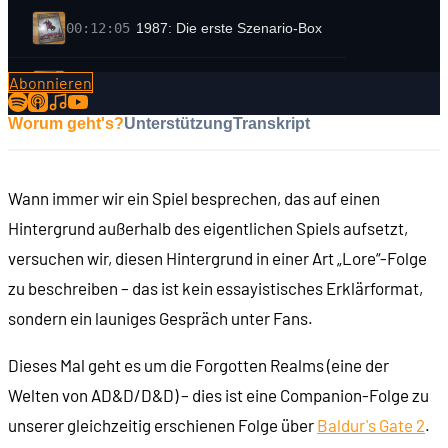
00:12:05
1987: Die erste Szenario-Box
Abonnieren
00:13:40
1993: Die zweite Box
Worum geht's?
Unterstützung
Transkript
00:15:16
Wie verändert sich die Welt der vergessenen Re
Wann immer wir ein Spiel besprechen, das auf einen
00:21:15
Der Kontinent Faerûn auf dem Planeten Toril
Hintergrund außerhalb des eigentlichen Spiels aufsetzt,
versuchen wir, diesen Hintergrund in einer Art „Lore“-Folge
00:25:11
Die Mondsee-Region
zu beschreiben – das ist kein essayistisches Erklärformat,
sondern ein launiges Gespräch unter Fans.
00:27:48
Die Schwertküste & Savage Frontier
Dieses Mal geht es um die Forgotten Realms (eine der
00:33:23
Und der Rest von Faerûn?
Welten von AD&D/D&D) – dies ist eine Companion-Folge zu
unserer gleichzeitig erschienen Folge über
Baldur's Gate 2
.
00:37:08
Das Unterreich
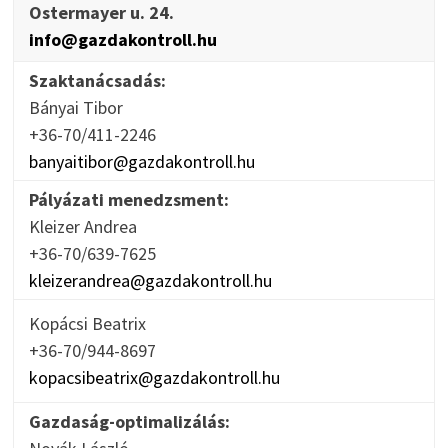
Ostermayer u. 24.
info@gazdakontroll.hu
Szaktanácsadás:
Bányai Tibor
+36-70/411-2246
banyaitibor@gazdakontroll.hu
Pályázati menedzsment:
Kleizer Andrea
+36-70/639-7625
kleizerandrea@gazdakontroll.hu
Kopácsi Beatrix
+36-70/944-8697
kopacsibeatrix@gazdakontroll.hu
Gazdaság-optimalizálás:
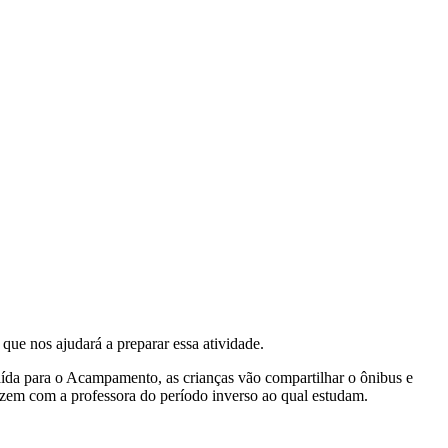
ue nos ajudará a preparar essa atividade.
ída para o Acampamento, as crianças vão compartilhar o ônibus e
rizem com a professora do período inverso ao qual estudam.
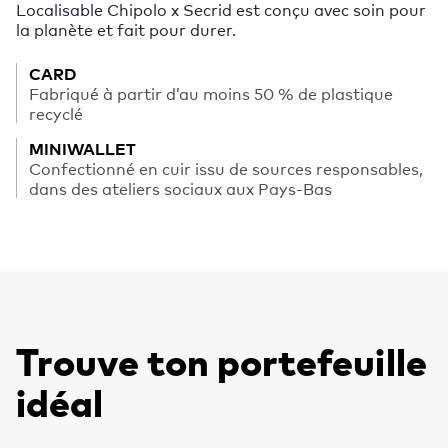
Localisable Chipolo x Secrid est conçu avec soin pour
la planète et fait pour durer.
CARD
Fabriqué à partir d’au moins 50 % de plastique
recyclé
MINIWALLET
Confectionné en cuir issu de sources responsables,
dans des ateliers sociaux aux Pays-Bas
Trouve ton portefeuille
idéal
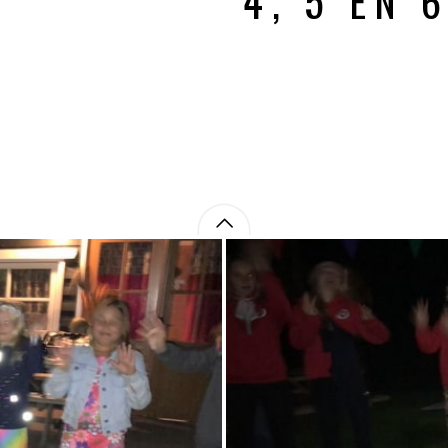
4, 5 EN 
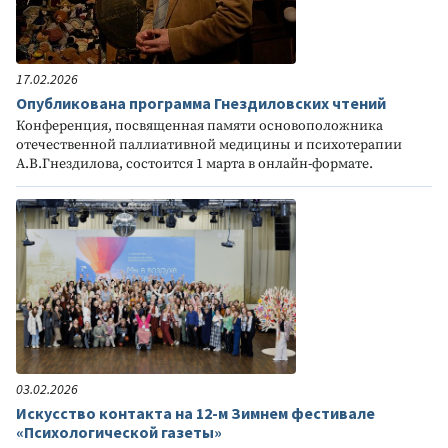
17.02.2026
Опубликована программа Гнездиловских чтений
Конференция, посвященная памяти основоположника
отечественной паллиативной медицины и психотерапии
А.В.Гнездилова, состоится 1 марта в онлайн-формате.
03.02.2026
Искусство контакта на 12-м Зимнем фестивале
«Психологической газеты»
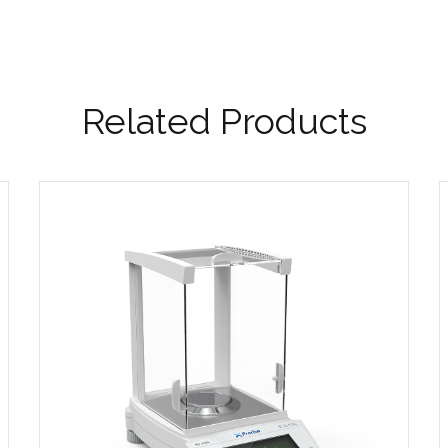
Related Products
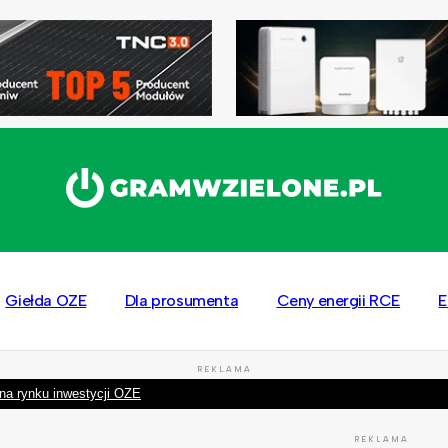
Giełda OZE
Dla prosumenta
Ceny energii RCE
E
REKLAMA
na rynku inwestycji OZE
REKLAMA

------------------------

- Exercise directions
Write out the text of the listing again, replacing each "REKLAMA" with "ANZEIGE" and changing nothing else. Leave the pictures out.

- Reply
00:12:05
1987: Die erste Szenario-Box
Abonnieren
00:13:40
1993: Die zweite Box
Worum geht's?
Unterstützung
Transkript
00:15:16
Wie verändert sich die Welt der vergessenen Re
Wann immer wir ein Spiel besprechen, das auf einen
00:21:15
Der Kontinent Faerûn auf dem Planeten Toril
Hintergrund außerhalb des eigentlichen Spiels aufsetzt,
versuchen wir, diesen Hintergrund in einer Art „Lore“-Folge
00:25:11
Die Mondsee-Region
zu beschreiben – das ist kein essayistisches Erklärformat,
sondern ein launiges Gespräch unter Fans.
00:27:48
Die Schwertküste & Savage Frontier
Dieses Mal geht es um die Forgotten Realms (eine der
00:33:23
Und der Rest von Faerûn?
Welten von AD&D/D&D) – dies ist eine Companion-Folge zu
unserer gleichzeitig erschienen Folge über
Baldur's Gate 2
.
00:37:08
Das Unterreich
Ostermayer u. 24.
info@gazdakontroll.hu
Szaktanácsadás:
Bányai Tibor
+36-70/411-2246
banyaitibor@gazdakontroll.hu
Pályázati menedzsment:
Kleizer Andrea
+36-70/639-7625
kleizerandrea@gazdakontroll.hu
Kopácsi Beatrix
+36-70/944-8697
kopacsibeatrix@gazdakontroll.hu
Gazdaság-optimalizálás:
ue nos ajudará a preparar essa atividade.
ída para o Acampamento, as crianças vão compartilhar o ônibus e
rizem com a professora do período inverso ao qual estudam.
Localisable Chipolo x Secrid est conçu avec soin pour
la planète et fait pour durer.
CARD
Fabriqué à partir d’au moins 50 % de plastique
recyclé
MINIWALLET
Confectionné en cuir issu de sources responsables,
dans des ateliers sociaux aux Pays-Bas
Trouve ton portefeuille
idéal
4, 5 EN 
17.02.2026
Опубликована программа Гнездиловских чтений
Конференция, посвященная памяти основоположника
отечественной паллиативной медицины и психотерапии
А.В.Гнездилова, состоится 1 марта в онлайн-формате.
03.02.2026
Искусство контакта на 12-м Зимнем фестивале
«Психологической газеты»
Related Products
Giełda OZE
Dla prosumenta
Ceny energii RCE
E
ANZEIGE
na rynku inwestycji OZE
ANZEIGE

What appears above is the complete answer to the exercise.